How Different Tokenization Algorithms Impact LLMs and Transformer Models for Binary Code Analysis
2511.03825v1
cs.AI, cs.CL, cs.CR, cs.LG
2025-11-08
Авторы:
Ahmed Mostafa, Raisul Arefin Nahid, Samuel Mulder
Abstract
Tokenization is fundamental in assembly code analysis, impacting intrinsic
characteristics like vocabulary size, semantic coverage, and extrinsic
performance in downstream tasks. Despite its significance, tokenization in the
context of assembly code remains an underexplored area. This study aims to
address this gap by evaluating the intrinsic properties of Natural Language
Processing (NLP) tokenization models and parameter choices, such as vocabulary
size. We explore preprocessing customization options and pre-tokenization rules
tailored to the unique characteristics of assembly code. Additionally, we
assess their impact on downstream tasks like function signature prediction -- a
critical problem in binary code analysis.

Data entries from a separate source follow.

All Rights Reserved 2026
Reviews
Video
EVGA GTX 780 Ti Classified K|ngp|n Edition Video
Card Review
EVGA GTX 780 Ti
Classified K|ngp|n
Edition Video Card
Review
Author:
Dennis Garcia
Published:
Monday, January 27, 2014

To this end, we conduct a thorough study on various tokenization models,
systematically analyzing their efficiency in encoding assembly instructions and
capturing semantic nuances. Through intrinsic evaluations, we compare
tokenizers based on tokenization efficiency, vocabulary compression, and
representational fidelity for assembly code. Using state-of-the-art pre-trained
models such as the decoder-only Large Language Model (LLM) Llama 3.2, the
encoder-only transformer BERT, and the encoder-decoder model BART, we evaluate
the effectiveness of these tokenizers across multiple performance metrics.
Preliminary findings indicate that tokenizer choice significantly influences
downstream performance, with intrinsic metrics providing partial but incomplete
predictability of extrinsic evaluation outcomes. These results reveal complex
trade-offs between intrinsic tokenizer properties and their utility in
practical assembly code tasks. Ultimately, this study provides valuable
insights into optimizing tokenization models for low-level code analysis,
contributing to the robustness and scalability of Natural Language Model
(NLM)-based binary analysis workflows.